21. Material Safety Data Sheets
As per the Occupation Safety and Health Act 1984 (WA), the Supplier shall forward all necessary information in relation to the chemical composition, safety measures and product treatment, via Material Safety Data Sheets before the delivery of goods to Rubix Nicheliving.

22.  Waiver
A party’s failure or delay to exercise a power or right does not operate as a waiver of the power or right. A waiver is not effective unless it is in writing.

23. Variation
Rubix Nicheliving may vary the Purchase Order at any time by giving written notice to the Supplier.
The Supplier must, as soon as receiving the proposed variation, advise Rubix Nicheliving if the variation can be performed.
If the variation affects the Purchase Order Price, Rubix Nicheliving and the Supplier will act reasonably in negotiating an adjustment to the Purchase Order Price.

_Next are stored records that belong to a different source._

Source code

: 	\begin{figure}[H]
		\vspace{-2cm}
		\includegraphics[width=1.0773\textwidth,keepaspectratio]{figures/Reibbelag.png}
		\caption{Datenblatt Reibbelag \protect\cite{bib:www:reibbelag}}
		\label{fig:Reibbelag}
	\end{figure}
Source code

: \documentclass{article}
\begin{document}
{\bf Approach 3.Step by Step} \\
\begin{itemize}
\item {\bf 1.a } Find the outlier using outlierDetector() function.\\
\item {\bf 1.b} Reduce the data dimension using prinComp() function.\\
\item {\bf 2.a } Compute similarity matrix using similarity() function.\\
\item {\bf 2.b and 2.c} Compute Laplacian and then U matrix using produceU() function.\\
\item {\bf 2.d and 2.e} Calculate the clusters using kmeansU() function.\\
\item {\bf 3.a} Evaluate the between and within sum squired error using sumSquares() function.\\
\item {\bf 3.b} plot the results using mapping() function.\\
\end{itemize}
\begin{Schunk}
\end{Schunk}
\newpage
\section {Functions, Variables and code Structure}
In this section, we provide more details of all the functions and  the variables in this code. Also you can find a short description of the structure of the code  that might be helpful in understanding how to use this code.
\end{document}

24. Negation of employment, partnership and agency
This Contract does not create a relationship of employment, agency or partnership between the Supplier and Rubix Nicheliving.

25. Purchase Order Price
The Purchase Order Price for the supply of Goods and Services includes:
all taxes, duties and other imposts for which the contractor is liable;
all insurance costs;
all amounts payable for the use (whether in course of performance of the services or their enjoyment) of patents, copyright, registered designs, trademarks and other intellectual property rights; and
all charges for performances of the Services or the supply of the Goods.
Freight charges are to include all insurance and other charges in or in connection with the forwarding of Goods or Services to Rubix Nicheliving.

26. Time of the Essence
Time shall be of the essence as regard to any date or period prescribed in the Purchase Order and as may be varied in writing during the term of the Contract.